Concerns have been raised over staffing issues at a Stormont department after it emerged that hundreds of employees have been temporarily promoted over the last five years.
The Department for Infrastructure (DfI) has 2,791 staff and, as of February 2020, 136 were temporarily promoted.
By February this year, this had increased to 159. Of this figure, 69 promotions were in place for less than six months, 25 for six to 12 months and 65 for 12 months and over.
Over the past five years, a total of 793 temporary promotions occurred within the department.
Alliance infrastructure spokesperson Andrew Muir said DfI has been struggling with staffing shortages “for years”.
“The Public Accounts Committee, of which I am a member, is currently considering a report into the capacity and capability of the civil service,” he said.
“The issues identified by that report clearly apply to the Department for Infrastructure, especially the need for overall and Departmental Workforce Plans to ensure public services properly delivered by properly and permanently staffed departments.
Ulster Unionist MLA Roy Beggs
“Temporary promotions and use of agency staff are rightly cited in recent Audit Office report as reflective of need for transformational change.
Ulster Unionist infrastructure spokesperson Roy Beggs said: “There has been a marked increase in the numbers of staff who have been temporarily acting up over the past year, which is concerning. An increased number of staff in temporary positions is not good practice as some may not have the necessary training and experience.
“It may be because of an increased number of staff being unable to work as a result of Covid and, if that is the case, I would hope that with the increased protections now available from vaccines and the end of shielding, that permanent staff will be increasingly back in position once more. I will be seeking an explanation for the increase from the Minister.”
A DfI spokesperson said: “Temporary promotions are routinely used across NI Civil Service departments as cover for vacant posts where there is a clear business need and no immediate alternative available and DfI, which employs around 3,000 staff, is no different in that regard. Temporary promotions are, as their name suggests, temporary arrangements which are only intended to be in place until a permanent appointment can be made.”
Across the civil service, millions of pounds have been spent on agency workers to cover staffing gaps. In November 2020, it emerged that spending on agency staff increased by 155% in three years.
An Audit Office report found that expenditure on agency staff is now running at more than £45m each year, while overtime costs have also risen by 17.4%, totalling £18.4m in the 12 months to April 2019.

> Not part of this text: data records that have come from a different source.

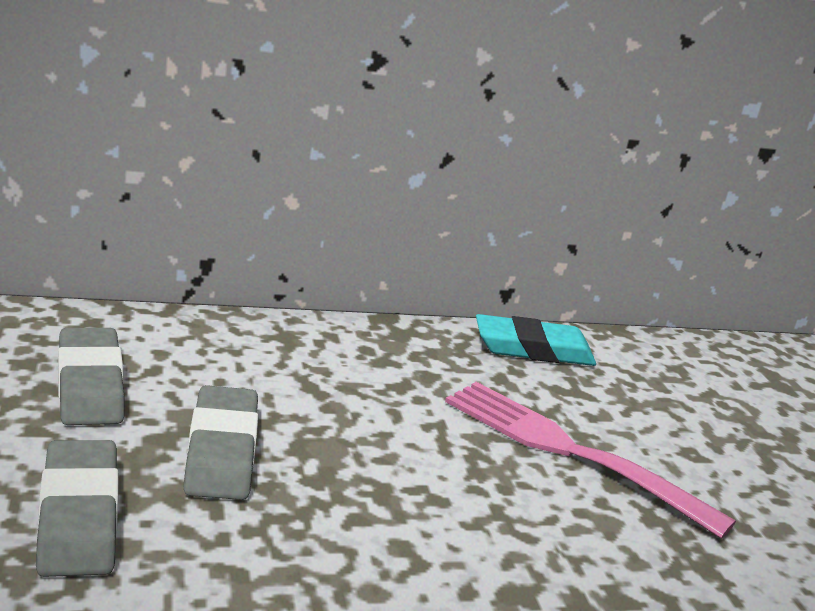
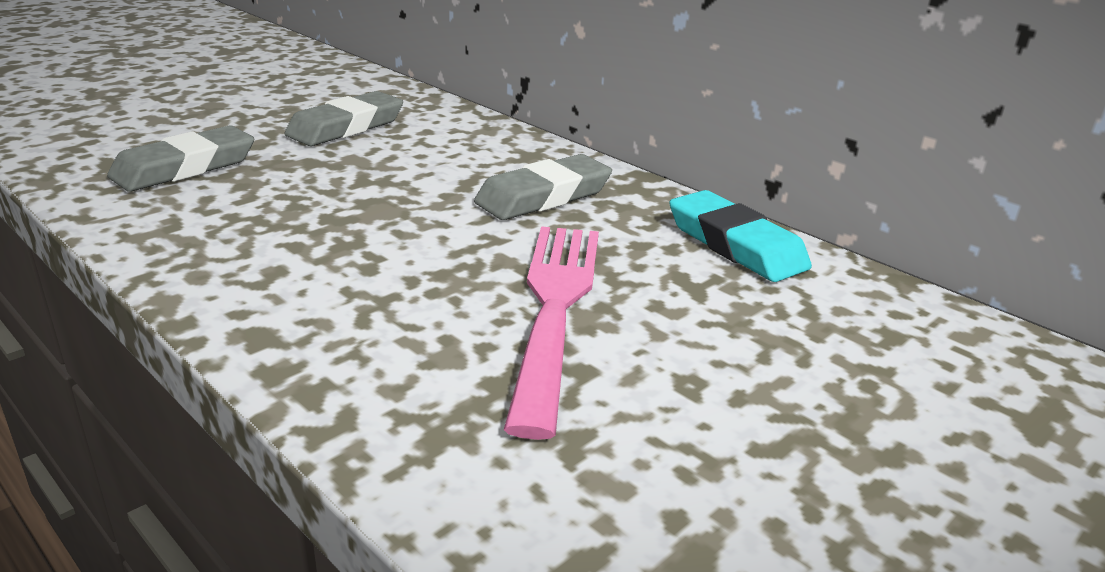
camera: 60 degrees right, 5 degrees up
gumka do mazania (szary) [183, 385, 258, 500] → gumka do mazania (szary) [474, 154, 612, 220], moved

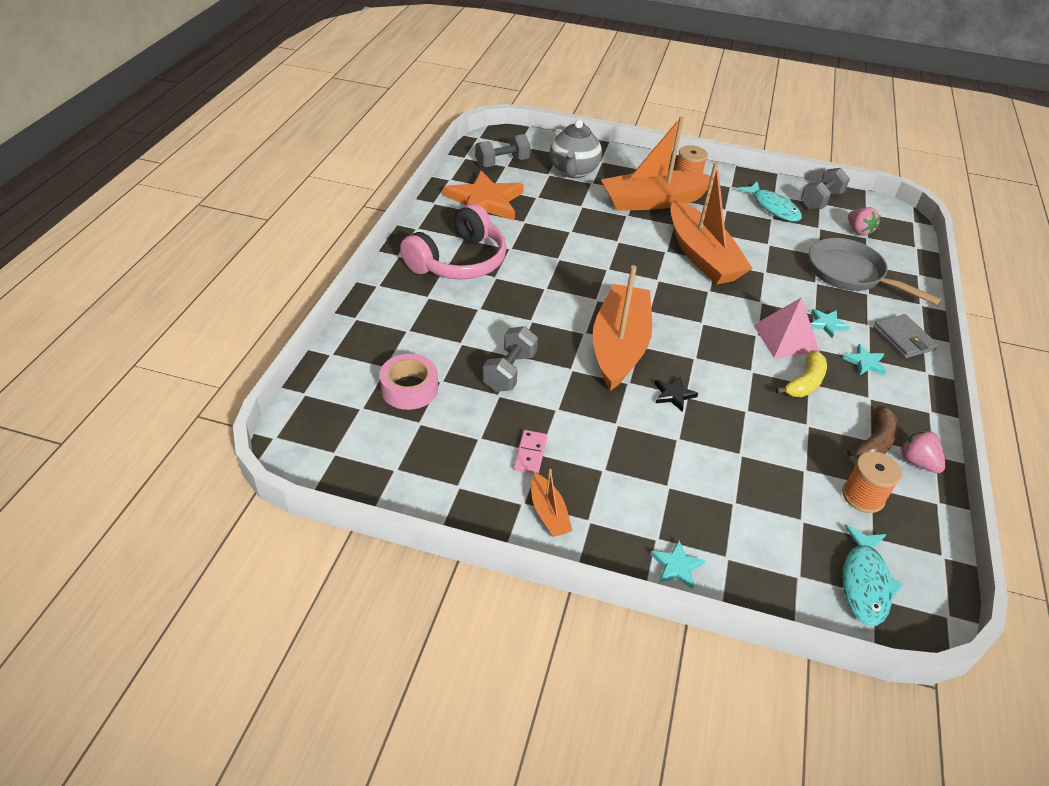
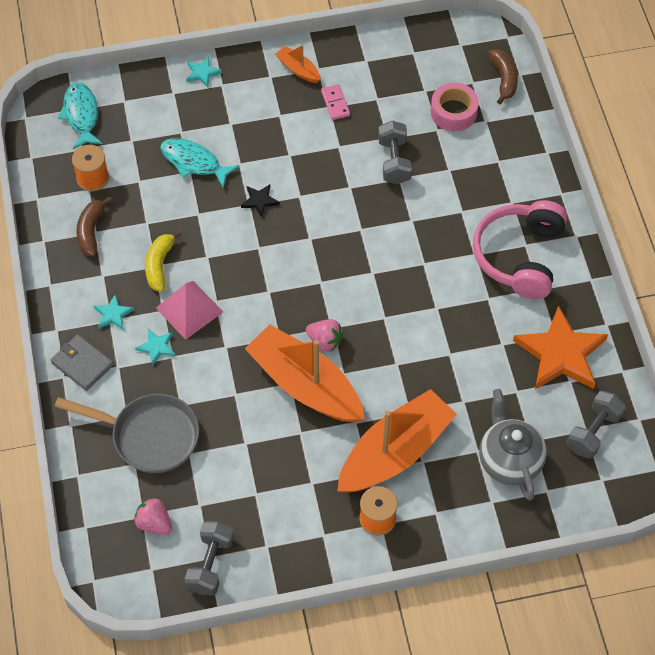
camera: 155 degrees right, 15 degrees up
ryba (turkusowy) [738, 182, 802, 222] → ryba (turkusowy) [160, 138, 239, 188], moved
łódka (pomarańczowy) [593, 265, 652, 391] → -
truskawka (różowy) [900, 430, 946, 473] → truskawka (różowy) [306, 319, 343, 352], moved
- → banan (brązowy) [487, 49, 518, 104]

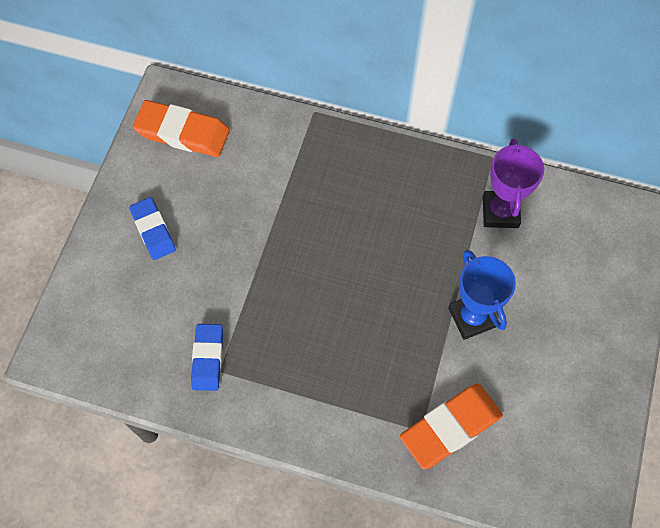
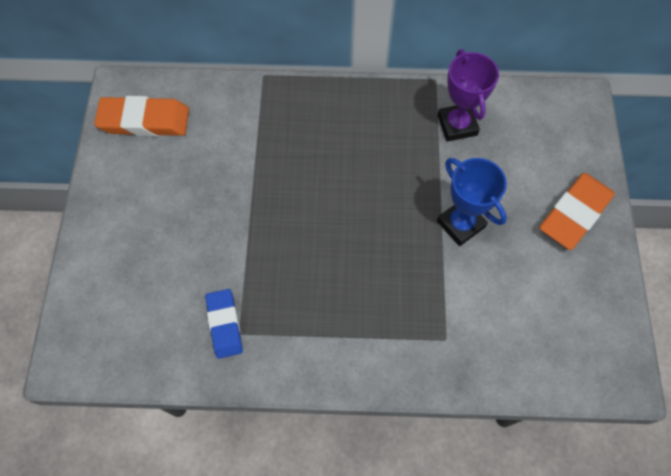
camera: 15 degrees left, 0 degrees up
gumka do mazania (niebieski) [129, 197, 176, 260] → -
gumka do mazania (pomarańczowy) [400, 384, 503, 470] → gumka do mazania (pomarańczowy) [539, 173, 615, 250], moved

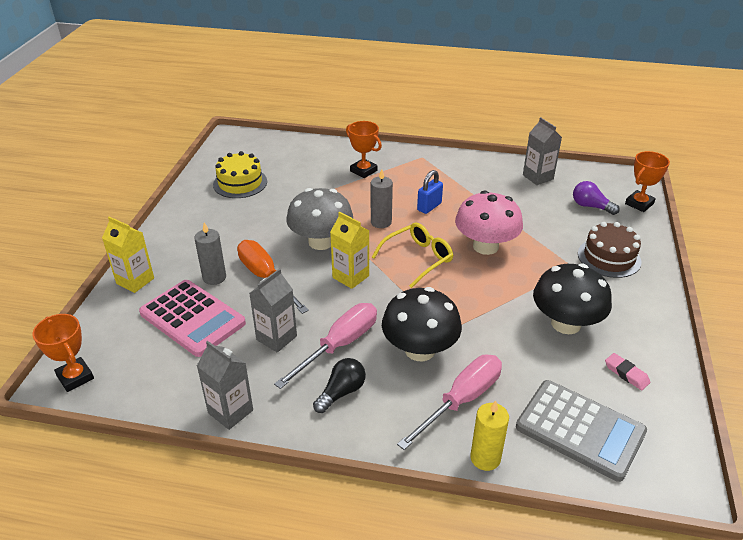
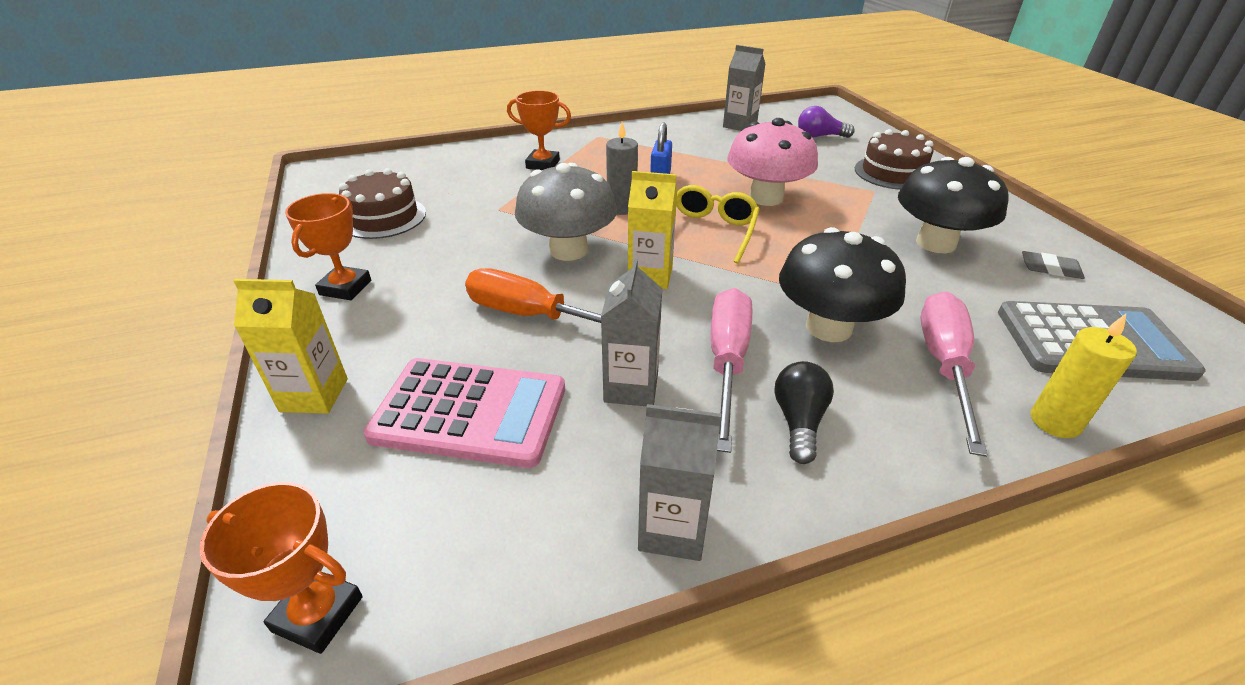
camera: 30 degrees left, 0 degrees up
tort (żółty) [213, 151, 267, 198] → tort (brązowy) [339, 168, 426, 239]
puchar (pomarańczowy) [625, 151, 670, 212] → puchar (pomarańczowy) [285, 193, 371, 300], moved
świeca (szary) [194, 222, 226, 285] → -
gumka do mazania (różowy) [605, 353, 651, 390] → gumka do mazania (szary) [1022, 251, 1085, 279]

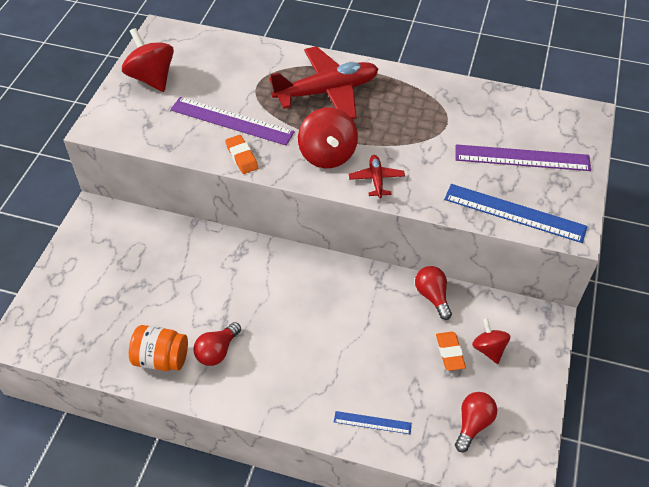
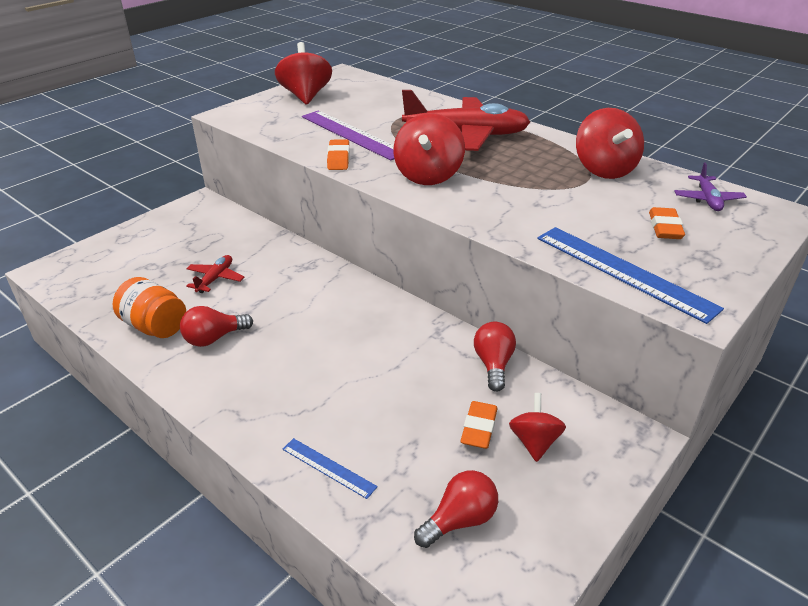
camera: 25 degrees right, 15 degrees down
linijka (fioletowy) [455, 144, 591, 171] → gumka do mazania (pomarańczowy) [649, 207, 685, 239]
samolot (czerwony) [349, 155, 405, 198] → samolot (czerwony) [186, 255, 244, 293], moved
- → bączek (czerwony) [576, 108, 644, 179]
- → samolot (fioletowy) [674, 163, 747, 211]

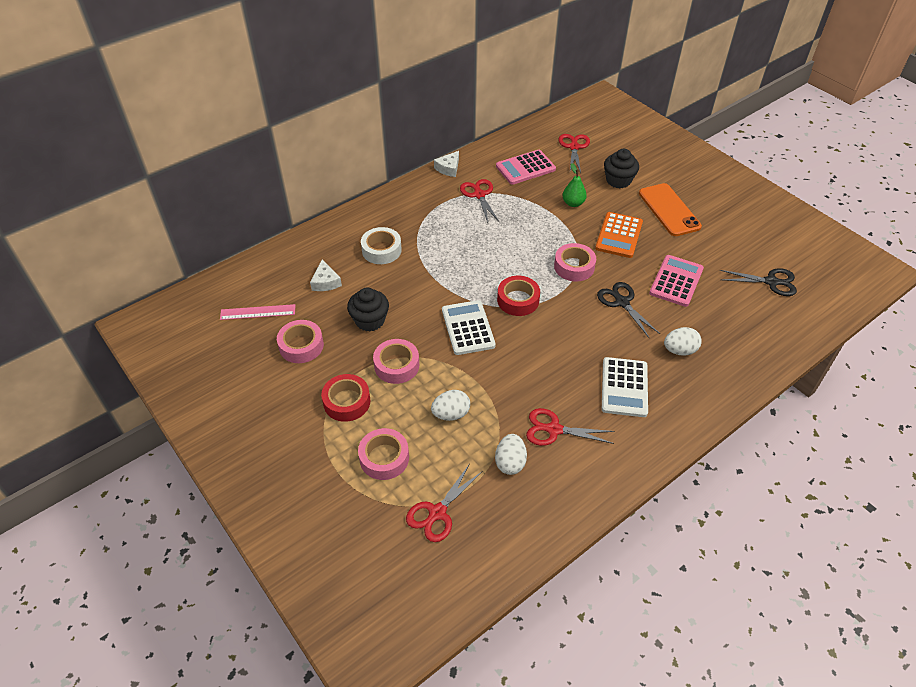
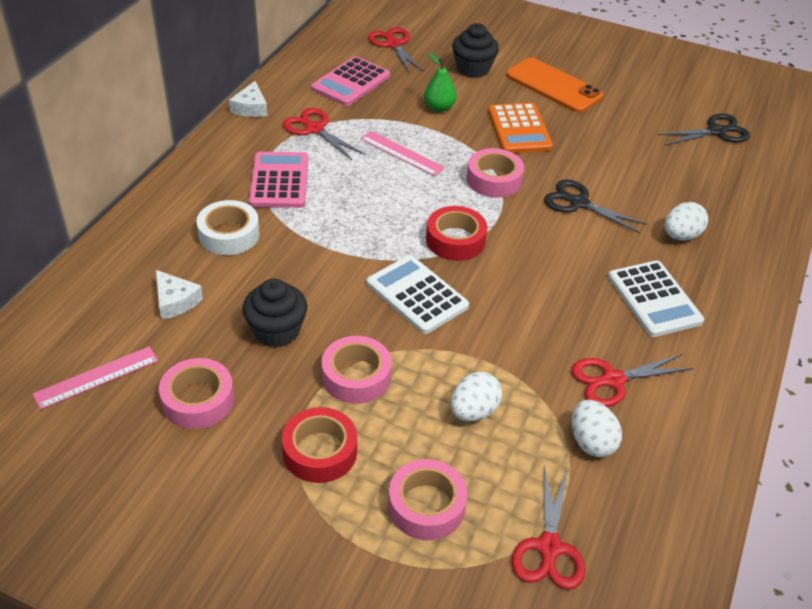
camera: 30 degrees left, 5 degrees down
kalkulator (różowy) [649, 255, 704, 307] → kalkulator (różowy) [249, 152, 308, 208], moved
- → linijka (różowy) [360, 131, 445, 176]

The report concluded that the civil service must change how it plans, recruits, manages and develops its workforce to deliver value for money.
As of March 2019, around 22,300 people were employed by the nine ministerial departments and their executive agencies, making it the third largest workforce in Northern Ireland.
Between 2015 and 2019, however, substantial restructuring and rationalisation led to almost 4,000 staff leaving, with the majority through a voluntary exit scheme.